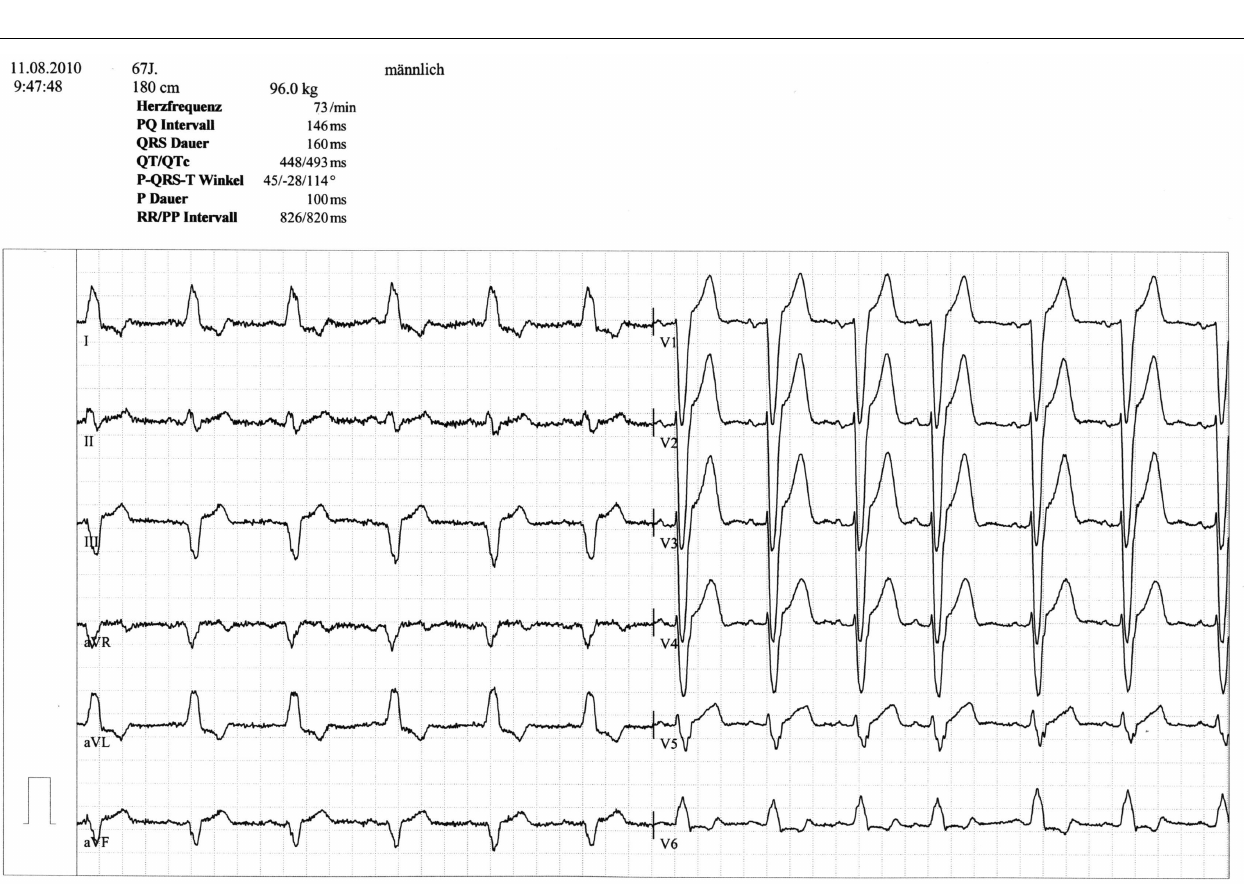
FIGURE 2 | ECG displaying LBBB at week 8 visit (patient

········

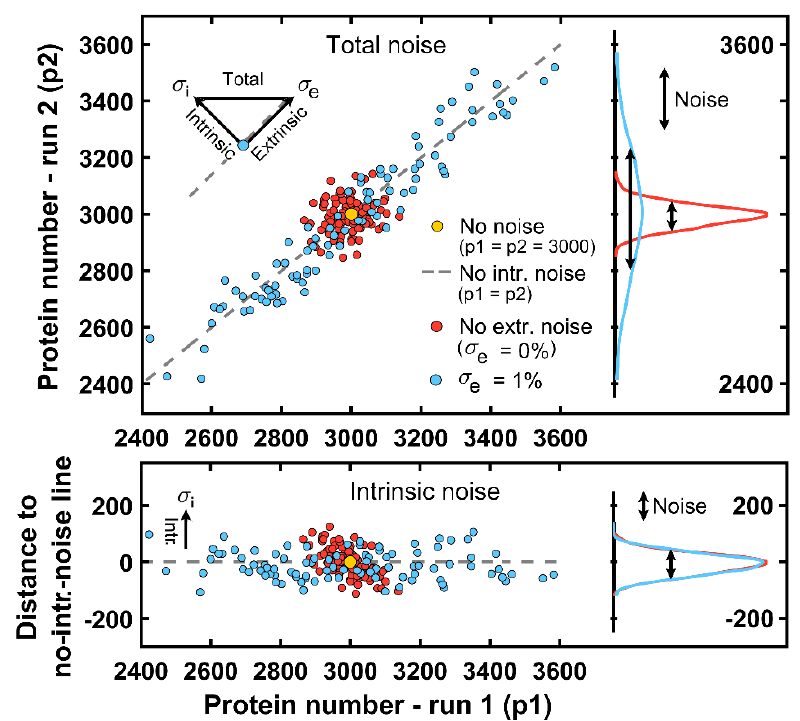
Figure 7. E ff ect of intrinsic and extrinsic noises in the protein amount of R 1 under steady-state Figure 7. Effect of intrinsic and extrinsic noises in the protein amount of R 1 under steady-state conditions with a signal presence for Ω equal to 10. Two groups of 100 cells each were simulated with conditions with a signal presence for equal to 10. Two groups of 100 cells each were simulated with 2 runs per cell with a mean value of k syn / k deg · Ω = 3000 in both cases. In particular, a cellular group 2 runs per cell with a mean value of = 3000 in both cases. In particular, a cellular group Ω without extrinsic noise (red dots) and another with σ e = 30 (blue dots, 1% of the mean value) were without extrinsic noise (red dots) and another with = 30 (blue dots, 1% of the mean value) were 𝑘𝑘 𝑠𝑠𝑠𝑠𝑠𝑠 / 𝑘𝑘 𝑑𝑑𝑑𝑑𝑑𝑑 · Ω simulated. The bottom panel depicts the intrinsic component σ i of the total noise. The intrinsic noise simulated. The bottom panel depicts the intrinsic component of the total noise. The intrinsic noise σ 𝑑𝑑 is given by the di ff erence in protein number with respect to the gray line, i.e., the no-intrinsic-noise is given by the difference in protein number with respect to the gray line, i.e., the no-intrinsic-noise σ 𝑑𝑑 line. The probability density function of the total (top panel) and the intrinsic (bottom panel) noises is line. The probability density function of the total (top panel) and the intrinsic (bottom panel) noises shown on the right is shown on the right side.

········

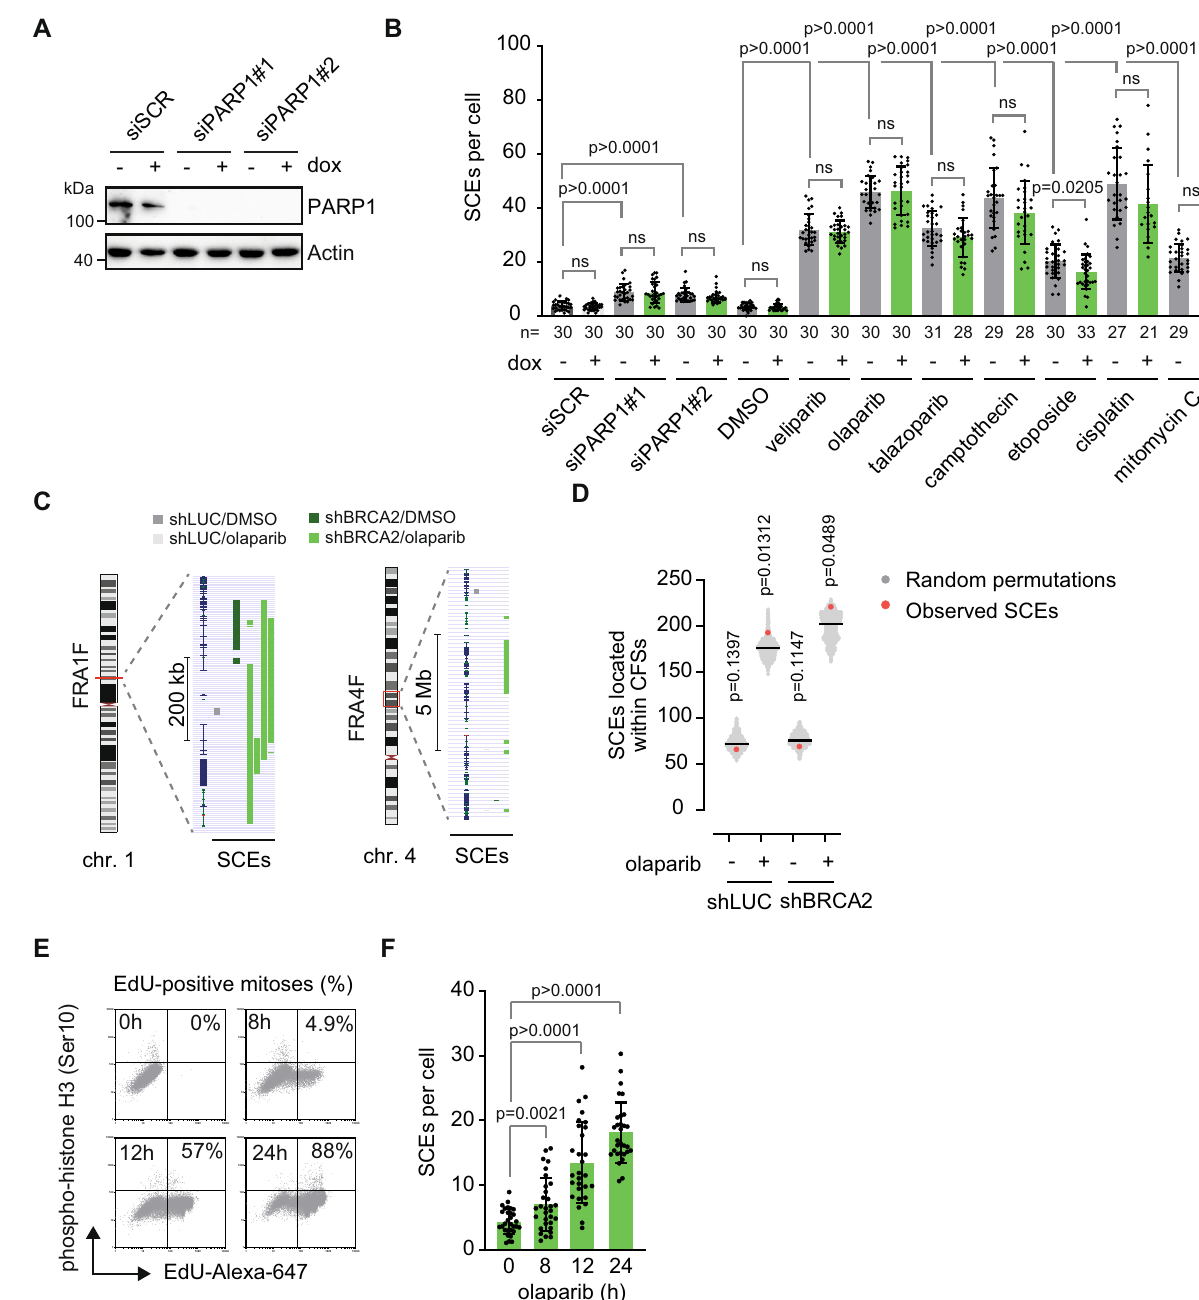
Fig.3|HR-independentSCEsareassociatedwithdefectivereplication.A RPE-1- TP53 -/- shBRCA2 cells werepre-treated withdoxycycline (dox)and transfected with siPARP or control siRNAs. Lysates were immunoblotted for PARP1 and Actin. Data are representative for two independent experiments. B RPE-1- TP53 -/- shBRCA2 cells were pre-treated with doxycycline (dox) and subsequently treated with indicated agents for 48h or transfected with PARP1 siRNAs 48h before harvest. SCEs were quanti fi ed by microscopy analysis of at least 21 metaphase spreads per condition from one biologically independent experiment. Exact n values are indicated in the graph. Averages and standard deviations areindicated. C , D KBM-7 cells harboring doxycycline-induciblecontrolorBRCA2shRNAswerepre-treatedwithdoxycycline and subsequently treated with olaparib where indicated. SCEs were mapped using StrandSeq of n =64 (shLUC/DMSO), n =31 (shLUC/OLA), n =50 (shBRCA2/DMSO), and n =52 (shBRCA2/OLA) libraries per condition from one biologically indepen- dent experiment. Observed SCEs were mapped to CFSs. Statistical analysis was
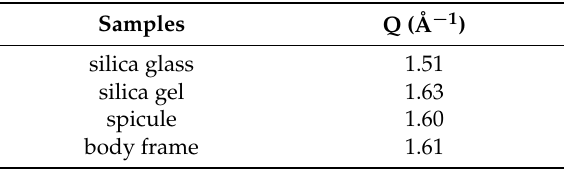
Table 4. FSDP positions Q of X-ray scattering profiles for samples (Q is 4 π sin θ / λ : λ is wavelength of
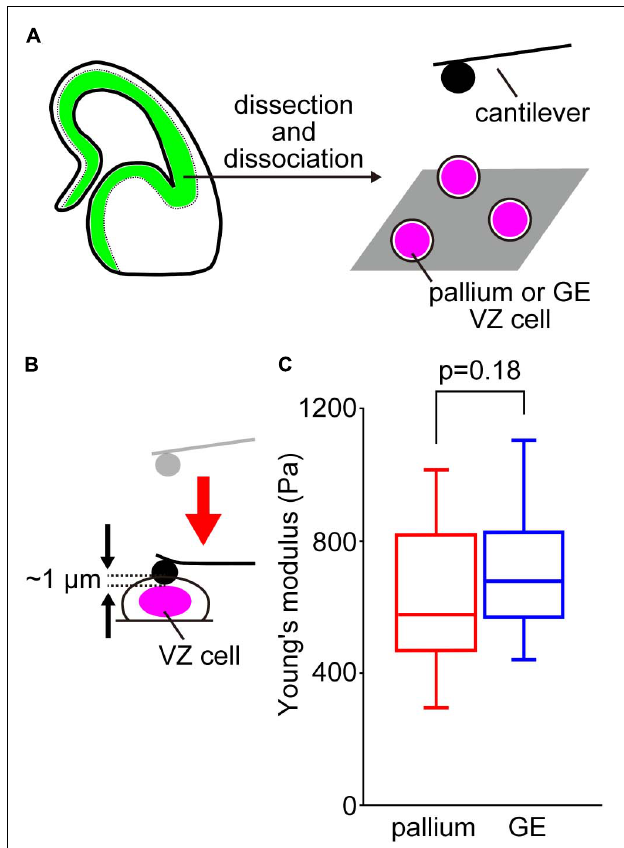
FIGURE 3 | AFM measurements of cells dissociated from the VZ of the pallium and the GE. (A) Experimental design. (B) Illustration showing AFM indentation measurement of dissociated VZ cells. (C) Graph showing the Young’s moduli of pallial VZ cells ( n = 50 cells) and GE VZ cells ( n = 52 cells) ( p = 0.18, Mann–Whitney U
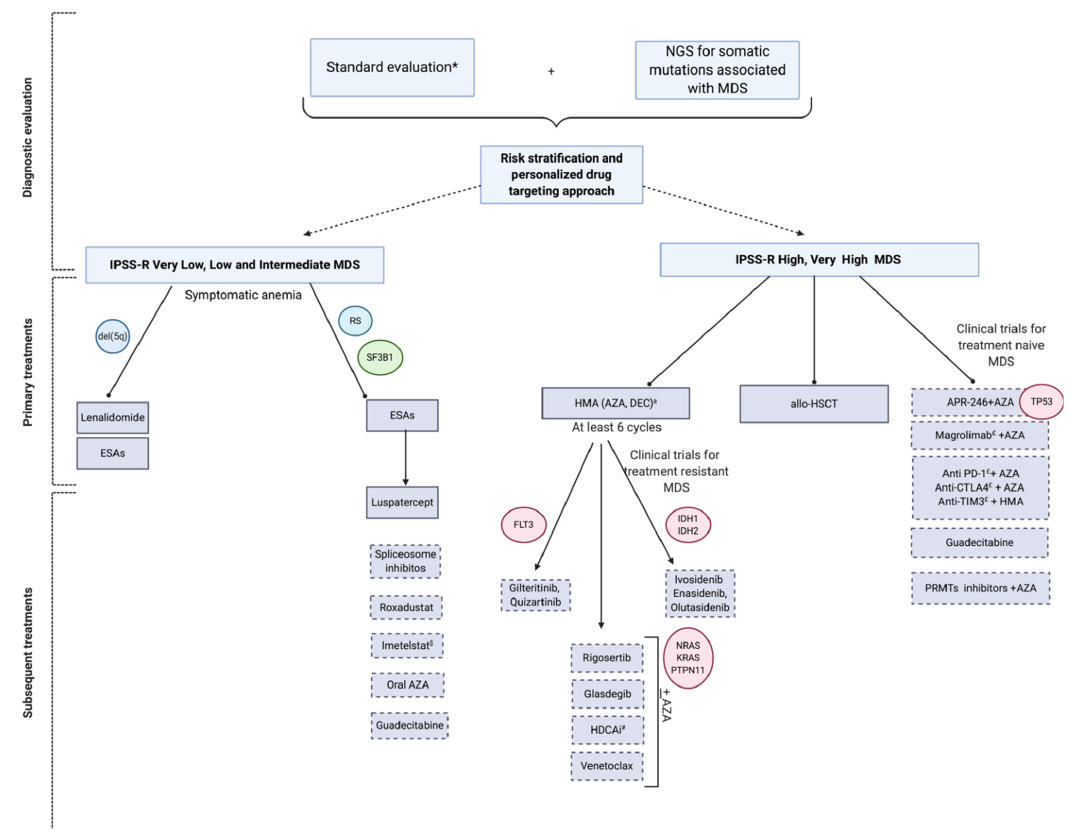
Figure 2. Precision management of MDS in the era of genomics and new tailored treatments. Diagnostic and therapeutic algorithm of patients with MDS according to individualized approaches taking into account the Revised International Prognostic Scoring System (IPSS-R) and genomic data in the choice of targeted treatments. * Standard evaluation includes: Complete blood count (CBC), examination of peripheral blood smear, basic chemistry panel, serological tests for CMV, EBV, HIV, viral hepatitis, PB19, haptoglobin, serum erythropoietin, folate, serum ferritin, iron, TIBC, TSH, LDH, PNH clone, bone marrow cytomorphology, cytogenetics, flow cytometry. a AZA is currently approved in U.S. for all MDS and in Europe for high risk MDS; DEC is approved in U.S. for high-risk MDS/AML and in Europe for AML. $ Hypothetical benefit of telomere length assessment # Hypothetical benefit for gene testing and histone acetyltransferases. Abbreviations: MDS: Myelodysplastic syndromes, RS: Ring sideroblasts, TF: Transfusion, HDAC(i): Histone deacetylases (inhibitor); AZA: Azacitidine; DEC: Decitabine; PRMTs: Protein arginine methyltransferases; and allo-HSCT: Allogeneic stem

········

### [WORK ITEM]
Copy out the listing above from the line containing "Table 4. FSDP" to the line containing "FIGURE 3 | AFM", both included, exactly as written and minus the images.

### [EXERCISE RESULT]
Table 4. FSDP positions Q of X-ray scattering profiles for samples (Q is 4 π sin θ / λ : λ is wavelength of
FIGURE 3 | AFM measurements of cells dissociated from the VZ of the pallium and the GE. (A) Experimental design. (B) Illustration showing AFM indentation measurement of dissociated VZ cells. (C) Graph showing the Young’s moduli of pallial VZ cells ( n = 50 cells) and GE VZ cells ( n = 52 cells) ( p = 0.18, Mann–Whitney U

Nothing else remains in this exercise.